Владимир говорил сбивчиво, быстро, словно боясь, что ему не дадут высказаться. А она слушала его, и слова эти музыкой отзывались в ее душе. Правда, было в той музыке много грустных ноток, но все-таки слушать ее хотелось бесконечно.
— А я ждала тебя все эти годы, — наконец, прошептала она.
И больше не надо было никаких слов.
И больше не надо было терзаться вечным вопросом: быть или не быть, простить или нет, впустить в свою душу или прогнать.
Они прильнули друг другу.
Он нежно гладил ее волосы, вдыхая их аромат, ничуть не изменившийся с тех далеких лет
А она прильнула к его, все еще сильному плечу, и тихая слеза, слеза счастья пролилась нечаянно и застряла в уголке улыбающихся губ…

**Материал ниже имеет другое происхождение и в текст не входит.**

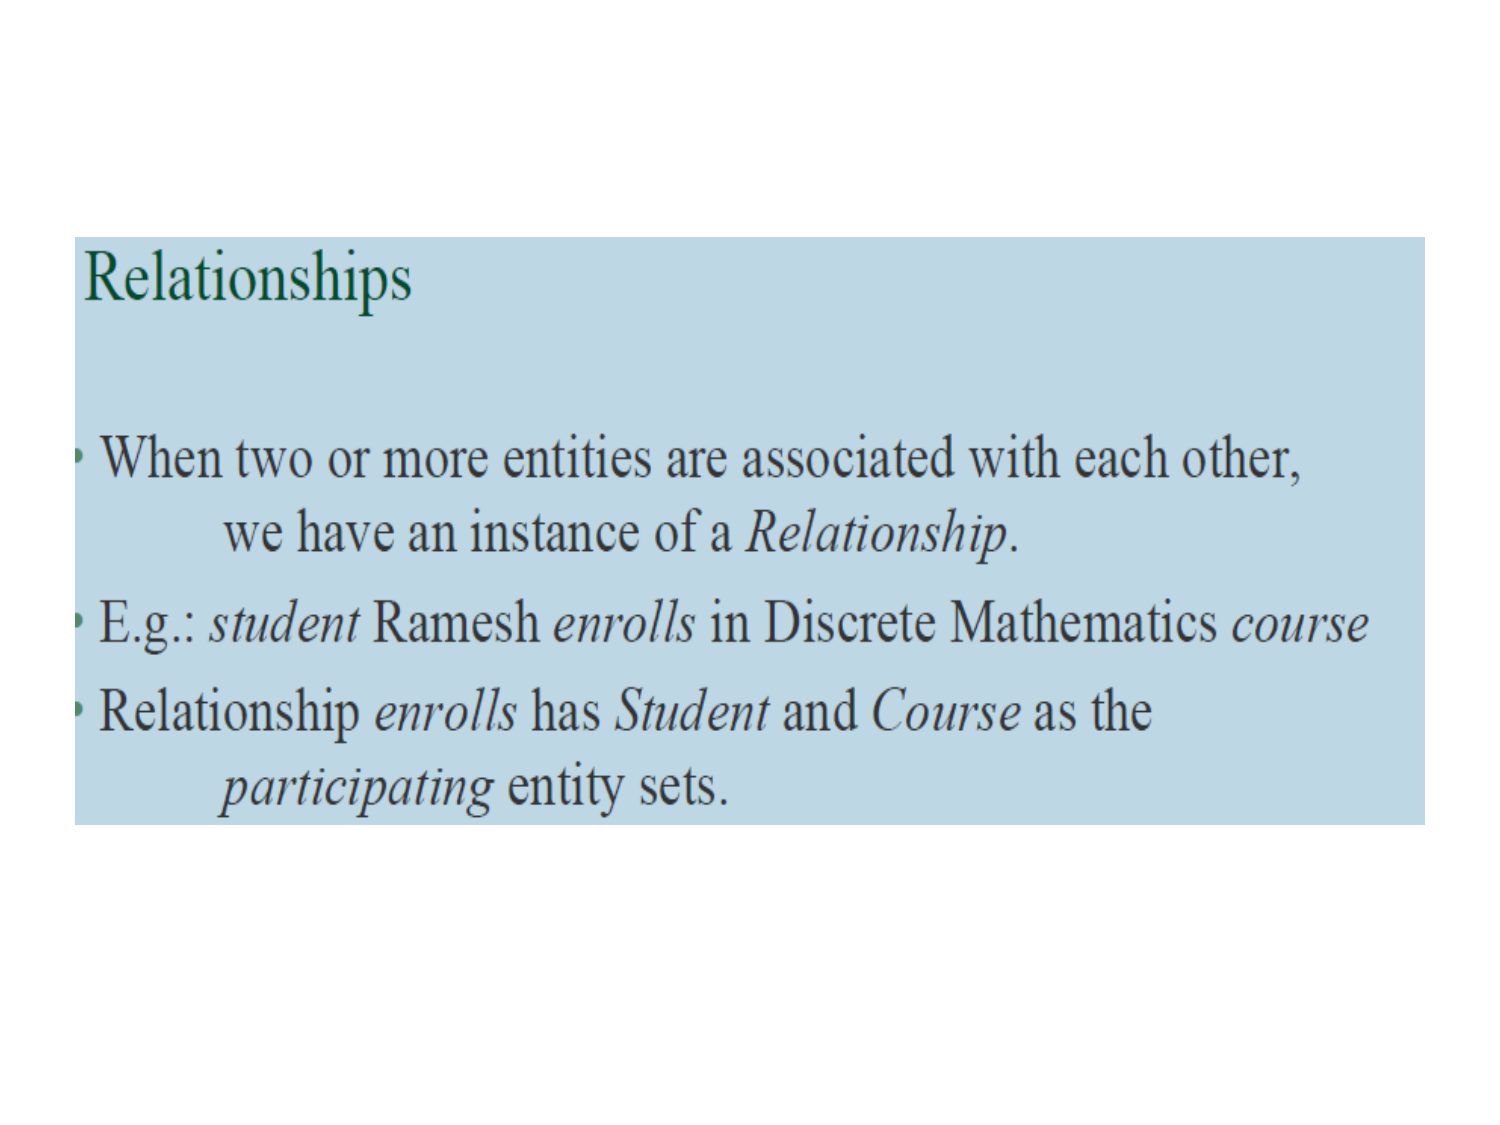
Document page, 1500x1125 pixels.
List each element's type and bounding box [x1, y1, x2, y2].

list [74, 237, 1426, 826]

Раздавшийся звонок заставил их отпрянуть друг от друга. Звонила Клавдия, обеспокоенная какими-то неясными звуками, исходившими из пустой, как должно было быть, квартиры подруги.
— Вы?! Ты… все-таки… — Света не дала договорить подруге.
— Да, Клава. Я слишком долго его ждала, чтобы опять потерять…
Глава 21
А друзья-однополчане тем временем прилагали неимоверные усилия для организации домашней вечеринки. О возвращении Светы они понятия не имели.
Клавдия и Эмма, не сговариваясь, оставили Виктора Петровича в покое. Одна, еще утром обидевшись на отсутствие простого соседского гостеприимства, вторая, благоразумно отступившая после выяснения, что у него гостит друг, а не подруга.
Клавдия так и не знала, с кем шептался Петрович. Эмма как-то не решилась сообщить ей, что наведывалась к соседу.
Зато Клава первая узнала о перемирии между Светой и Владимиром и находилась в предвкушении шока, который испытают соседи по площадке.
Петрович, вооружившись тряпкой и шваброй, снимал паутину с углов, протирал свою незатейливую мебель и мыл пол. Руслан Степанович суетился на кухне. Он обещал другу, что пицца, которую он готовит мастерски, покорит женские сердца, уверяя: путь к ним тоже лежит не через что иное, как через желудок. Помолчав, добавил:
— Ну, еще через уши. Лапшу-то, надеюсь, ты навешаешь сам. Гы-гы-гы, — громовые раскаты его смеха докатились и до ушей Клавдии.
— Ишь ты, у Петровича, видимо, веселая компания собралась. Не без баб, наверняка.
Не выдержав интриги, она опять позвонила к предводительнице.
— Эмма Борисовна, и все-таки Петрович загудел. У него там такое-е-е!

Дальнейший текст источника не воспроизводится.